According to recent reports, some versions of Xcode used by developers in China have been compromised and are being used to inject tracking codes in iOS apps without developer knowledge. Unaware of the injection, those developers then released their compromised iOS apps to the App Store which were then later approved by Apple. At the time of writing this post, the compromised apps are still available in the App store (link is external). Any user who has installed and launched these compromised apps will be a victim of these tracking codes.
This is a significant compromise of Apple’s app store. Apple notoriously manually reviews all app submissions and, in comparison to Android stores, has been relatively malware-free. This is the most widespread and significant spread of malware in the history of the Apple app store, anywhere in the world.
This thing is huge. Among the affected applications is WeChat, which is used by 500 million people and installed on probably every Chinese iPhone. Here’s another article with more details, but it’s from a security software peddler, so get your salt.
I find it interesting how data-mining code injected into xcode can cause such outrage. The entire ecosystem (web, android, ios and the super-charged data-mining machine named Windows10) are built around illegal data-collection, stalking, surveillance. If that wasn’t (criminally) bad enough, this data is shared with untold 3rd-parties, who, in turn, share this data.
The only thing this hack did that can be considered illegal is the modification of someone else’s code. eula or not, the kind of data-mining, surveillance, backdoors are constitutionally illegal. Big Business and Big Government have colluded to bypass the laws of this land and it’s a shame anyone can defend this ongoing assault.
I have to admit to taking no interest in this story as it was about Apple, until I read the BBC article http://www.bbc.co.uk/news/technology-34311203. What interested me was not that this is about Apple and its infected App store. (I will still happily maintain, that the repository approach is inherently safer than the Windows, search on the Web go to a Malware site and install, system for installing software.) No! What interested me were the inherent dangers of closing and controlling the Internet.
I am currently living in China and the Internet is painful, if you try and use the Internet as is, going outside of China is slow, randomly blocked and unreliable. The effect is that most Chinese users don’t bother to leave China. It is possible to get round this, but it is not easy.
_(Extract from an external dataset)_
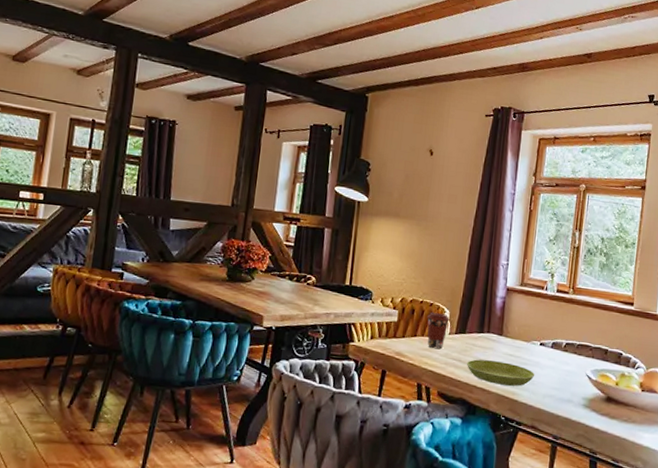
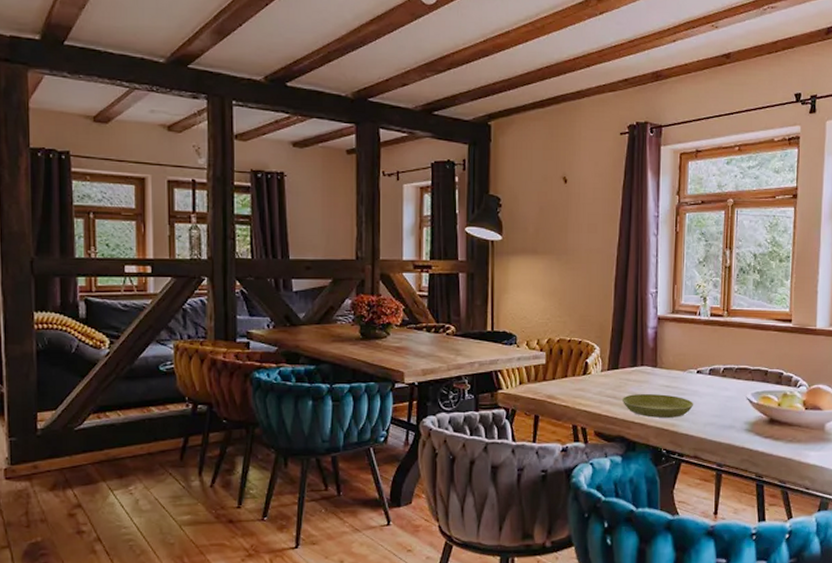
coffee cup: present [427,312,450,350] -> none [576,351,601,388]

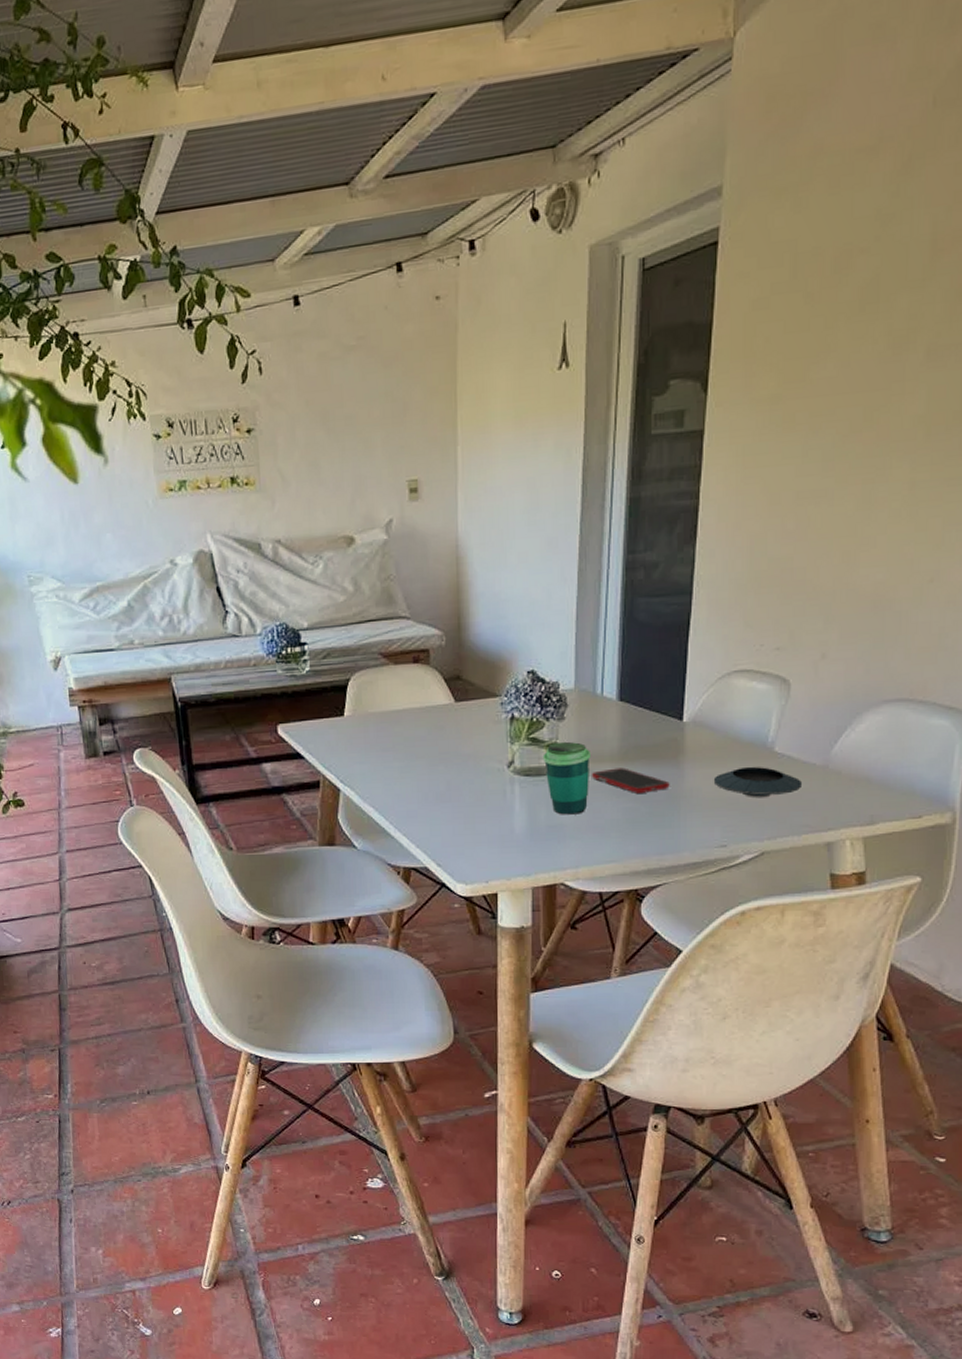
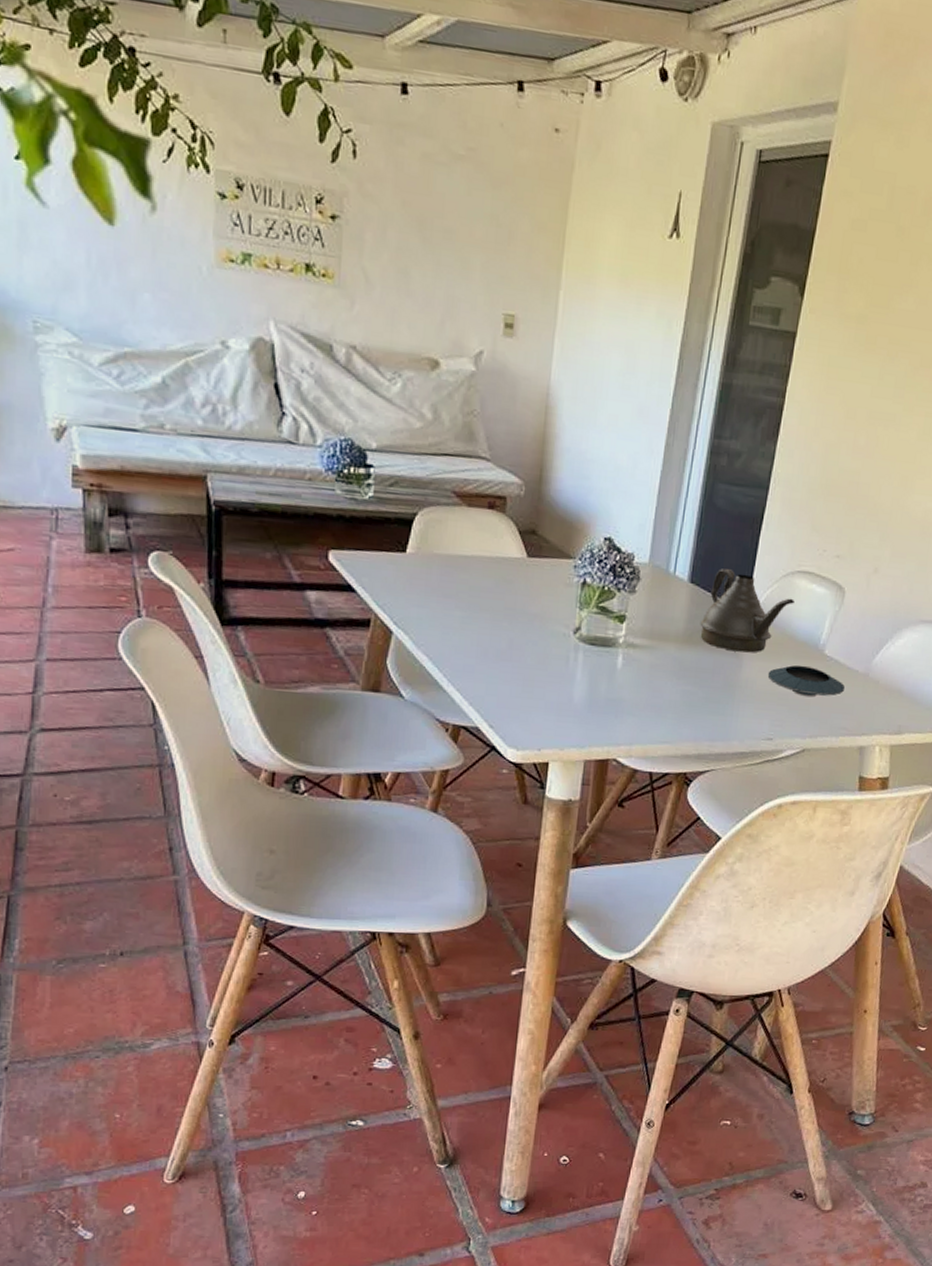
cup: present [543,741,590,815] -> none [609,615,657,691]
cell phone: present [591,767,670,793] -> none [654,649,728,678]
teapot: none [634,681,734,763] -> present [700,568,794,653]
I had my own VPN connected to a VPS and this was blocked after a month so I now use a commercial VPN which works but is quite slow (and paid for with foreign currency). Again the effect is most users don’t leave China, which I assume is the intention.
The effect on software in China is that it is appalling, as it relies on pirated, hacked software loaded onto local websites, mainly windows based. Even much Chinese legitimate software, is simply a machine for delivering adware to your computer (I’m thinking as I write of an English / Chinese dictionary that uses masses of system resources simply to deliver adverts of scantily clad girls to your computer). The effect is that the Chinese, are used to software horror (it has become normal). Almost no one uses open source tools if you want to partition a computer no one uses gparted or similar, they will use an old, hacked, pirated version of some horrible proprietary software. This is a symptom of a closed web where users are making do with what they have available, rather than being able to engage with the world.
It comes as no surprise that rather than going to Apple’s website to download the Xcode installer, a process that would require a VPN, would be an unreliable download and could take a week or so. They did the normal thing, and got a hacked pirated version, that was easily available from a Chinese website.
There are a few lists of compromised applications posted on various sites. One list, attributed to research by Fox-IT, has numerous applications that are popular in the West on it. WinZIP, for example, was on the list.
Don’t be fooled into thinking this is a problem only in China, It is an international problem. Many Western companies outsource software development to China, or have developers in China.
Basically it means that china has some very talented people. So expect to their work outside of china.